**Directions:**
Copy out each line below in which the string "plant" appears.

(Object presence change data)
━━━━━━━━━━
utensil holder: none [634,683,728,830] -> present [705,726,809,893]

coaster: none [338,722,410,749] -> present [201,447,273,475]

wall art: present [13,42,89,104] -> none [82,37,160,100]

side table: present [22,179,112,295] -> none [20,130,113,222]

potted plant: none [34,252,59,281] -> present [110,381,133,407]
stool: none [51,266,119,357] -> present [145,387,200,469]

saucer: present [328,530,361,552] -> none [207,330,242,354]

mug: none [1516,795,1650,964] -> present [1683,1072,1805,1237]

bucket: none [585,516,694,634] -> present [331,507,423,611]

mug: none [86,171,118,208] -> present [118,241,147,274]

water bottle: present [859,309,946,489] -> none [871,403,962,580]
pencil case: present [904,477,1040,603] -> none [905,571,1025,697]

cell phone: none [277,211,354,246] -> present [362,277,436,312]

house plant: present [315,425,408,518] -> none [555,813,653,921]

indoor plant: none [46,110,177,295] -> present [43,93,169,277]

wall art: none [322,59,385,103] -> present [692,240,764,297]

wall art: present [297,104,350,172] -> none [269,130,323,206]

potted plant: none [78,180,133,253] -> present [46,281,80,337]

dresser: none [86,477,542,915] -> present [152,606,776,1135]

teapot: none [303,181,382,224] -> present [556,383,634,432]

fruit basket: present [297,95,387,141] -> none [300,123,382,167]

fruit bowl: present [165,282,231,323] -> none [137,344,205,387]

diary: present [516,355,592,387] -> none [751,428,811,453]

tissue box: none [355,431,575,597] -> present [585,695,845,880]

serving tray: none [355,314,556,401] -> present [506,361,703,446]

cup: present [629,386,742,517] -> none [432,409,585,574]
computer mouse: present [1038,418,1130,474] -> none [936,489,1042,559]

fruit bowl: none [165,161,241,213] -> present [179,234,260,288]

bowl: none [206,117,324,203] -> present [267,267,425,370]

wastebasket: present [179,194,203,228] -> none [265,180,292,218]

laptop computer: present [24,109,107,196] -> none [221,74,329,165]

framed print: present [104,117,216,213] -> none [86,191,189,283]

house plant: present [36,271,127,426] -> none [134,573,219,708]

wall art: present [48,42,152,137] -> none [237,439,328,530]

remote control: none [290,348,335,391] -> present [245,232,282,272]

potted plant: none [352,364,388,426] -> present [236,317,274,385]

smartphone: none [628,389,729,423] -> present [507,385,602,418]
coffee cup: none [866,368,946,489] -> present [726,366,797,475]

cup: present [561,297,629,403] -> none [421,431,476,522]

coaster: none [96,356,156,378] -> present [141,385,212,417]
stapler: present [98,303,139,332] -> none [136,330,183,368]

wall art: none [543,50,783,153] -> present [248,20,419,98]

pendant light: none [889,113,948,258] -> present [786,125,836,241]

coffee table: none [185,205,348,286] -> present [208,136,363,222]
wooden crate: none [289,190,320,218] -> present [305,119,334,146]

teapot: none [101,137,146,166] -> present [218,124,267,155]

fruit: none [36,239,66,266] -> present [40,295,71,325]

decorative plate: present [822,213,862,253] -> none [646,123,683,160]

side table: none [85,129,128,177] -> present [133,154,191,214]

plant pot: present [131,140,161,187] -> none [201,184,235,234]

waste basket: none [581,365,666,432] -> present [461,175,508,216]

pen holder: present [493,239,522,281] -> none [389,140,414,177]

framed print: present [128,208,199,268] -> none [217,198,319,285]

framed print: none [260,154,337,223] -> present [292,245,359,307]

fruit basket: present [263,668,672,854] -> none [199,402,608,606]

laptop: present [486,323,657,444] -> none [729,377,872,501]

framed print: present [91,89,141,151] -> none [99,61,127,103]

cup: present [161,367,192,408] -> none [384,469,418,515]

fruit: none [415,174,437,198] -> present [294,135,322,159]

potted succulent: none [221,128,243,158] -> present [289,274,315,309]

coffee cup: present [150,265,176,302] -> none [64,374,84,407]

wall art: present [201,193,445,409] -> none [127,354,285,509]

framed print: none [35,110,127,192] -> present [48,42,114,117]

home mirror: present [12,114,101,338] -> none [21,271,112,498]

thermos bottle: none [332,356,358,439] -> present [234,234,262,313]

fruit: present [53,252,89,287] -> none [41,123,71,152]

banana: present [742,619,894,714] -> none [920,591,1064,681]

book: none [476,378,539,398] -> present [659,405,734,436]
━━━━━━━━━━
**Solution to this exercise:**
potted plant: none [34,252,59,281] -> present [110,381,133,407]
house plant: present [315,425,408,518] -> none [555,813,653,921]
indoor plant: none [46,110,177,295] -> present [43,93,169,277]
potted plant: none [78,180,133,253] -> present [46,281,80,337]
house plant: present [36,271,127,426] -> none [134,573,219,708]
potted plant: none [352,364,388,426] -> present [236,317,274,385]
plant pot: present [131,140,161,187] -> none [201,184,235,234]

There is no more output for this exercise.